Lawrence A. Franklin, 57, is suspected of passing classified information about U.S. policy with Iran to a pro-Israel lobbying firm in the District, the American Israel Public Affairs Committee, which passed on the information to Israeli officials.

Mr. Franklin began his Pentagon career as a Defense Intelligence Agency analyst specializing in Soviet affairs. Sometime after the collapse of the Soviet Union in 1991, he turned his focus to the Middle East and learned Farsi, the predominant language of Iran.

A former co-worker said Mr. Franklin held strong views on the problem of Iran and was regarded as an advocate of regime change in Tehran. Another co-worker described Mr. Franklin as an Irish Catholic who, as a career official, was nonpolitical.

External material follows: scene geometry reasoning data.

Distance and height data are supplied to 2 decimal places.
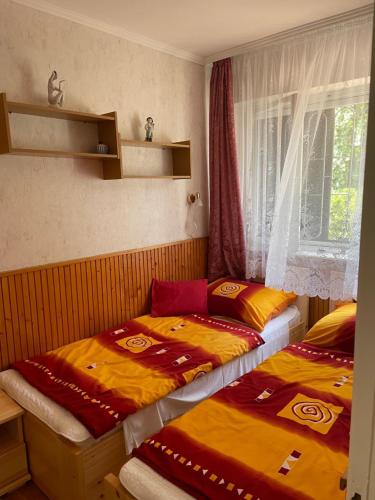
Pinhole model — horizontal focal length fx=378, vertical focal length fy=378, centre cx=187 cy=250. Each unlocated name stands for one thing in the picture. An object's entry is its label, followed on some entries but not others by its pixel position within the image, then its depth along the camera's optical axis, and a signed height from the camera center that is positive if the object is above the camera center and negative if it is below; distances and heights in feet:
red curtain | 10.58 -0.13
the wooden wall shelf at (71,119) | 6.73 +1.06
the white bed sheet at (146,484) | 4.51 -3.68
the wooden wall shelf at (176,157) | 9.36 +0.69
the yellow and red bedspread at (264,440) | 4.47 -3.51
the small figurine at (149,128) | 9.44 +1.34
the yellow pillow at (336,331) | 7.81 -3.18
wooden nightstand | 6.41 -4.51
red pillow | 9.89 -3.02
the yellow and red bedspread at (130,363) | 6.15 -3.46
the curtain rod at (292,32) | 8.11 +3.52
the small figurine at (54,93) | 7.45 +1.80
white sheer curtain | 8.42 +0.65
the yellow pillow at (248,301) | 9.45 -3.09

Mr. Franklin also was part of a special analysis unit within the Office of Deputy Undersecretary of Defense for Policy that examined classified intelligence assessments of ties between Iraqi leader Saddam Hussein and the al Qaeda terrorist organization.

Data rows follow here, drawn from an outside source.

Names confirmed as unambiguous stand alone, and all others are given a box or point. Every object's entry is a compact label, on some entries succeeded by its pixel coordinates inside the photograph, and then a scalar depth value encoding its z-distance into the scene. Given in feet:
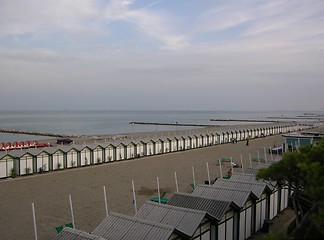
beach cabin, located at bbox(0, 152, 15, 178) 83.51
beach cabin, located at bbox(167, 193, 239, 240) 41.27
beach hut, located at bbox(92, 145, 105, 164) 105.19
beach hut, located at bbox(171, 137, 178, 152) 135.54
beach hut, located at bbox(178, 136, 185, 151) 139.23
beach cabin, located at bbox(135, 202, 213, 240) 36.65
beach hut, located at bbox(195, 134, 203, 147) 149.79
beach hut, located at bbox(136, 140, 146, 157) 120.06
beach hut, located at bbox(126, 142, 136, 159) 116.26
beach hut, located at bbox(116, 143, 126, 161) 112.37
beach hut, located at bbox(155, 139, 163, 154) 127.95
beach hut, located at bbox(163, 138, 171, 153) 131.54
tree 23.27
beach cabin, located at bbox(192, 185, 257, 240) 46.58
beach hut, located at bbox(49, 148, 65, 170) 94.68
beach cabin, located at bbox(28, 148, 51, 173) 90.84
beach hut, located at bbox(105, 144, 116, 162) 109.19
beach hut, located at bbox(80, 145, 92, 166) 101.72
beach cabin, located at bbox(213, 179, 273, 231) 51.64
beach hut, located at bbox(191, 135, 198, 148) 146.30
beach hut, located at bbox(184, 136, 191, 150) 142.24
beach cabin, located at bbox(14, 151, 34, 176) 86.48
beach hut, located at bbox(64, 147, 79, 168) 98.27
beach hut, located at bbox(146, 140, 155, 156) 124.22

The Office of Special Plans, headed by William Luti, deputy undersecretary of defense for special plans and Near Eastern and South Asian affairs, found more extensive connections between Iraqi intelligence and al Qaeda terrorists than CIA and other intelligence agencies.

Some in Congress and the administration have criticized the unit as an effort by Mr. Rumsfeld to set up a separate intelligence service in the Pentagon.

Michael Ledeen, a resident scholar at the American Enterprise Institute, said he worked with Mr. Franklin and described him as "a very diligent, hardworking analyst who was good with details."

Mr. Ledeen said he was present at a meeting in 2001 in Rome with Mr. Franklin and Manucher Ghorbanifar, an Iranian expatriate who provided information to the Pentagon.

"That meeting produced very high-quality information that we did not have, which, according to American armed forces in Afghanistan, saved American lives," Mr. Ledeen said.

However, the CIA and State Department took steps to shut down the information channel because of distrust of Mr. Ghorbanifar, who was involved in the 1980s arms-for-hostage affair known as Iran-Contra.

Mr. Franklin, who lives in West Virginia, has been on sick leave in recent weeks and could not be reached for comment.

Mr. Ledeen said he doubts that Mr. Franklin improperly passed any information to Israel.

Sensational and inaccurate press reports on Mr. Franklin are "a disgusting example of McCarthyism," Mr. Ledeen said.

"They are destroying an excellent civil servant on the basis of zero information," he said. "If the FBI had information, they'd be indicting him, instead of leaking it. They don't have a case."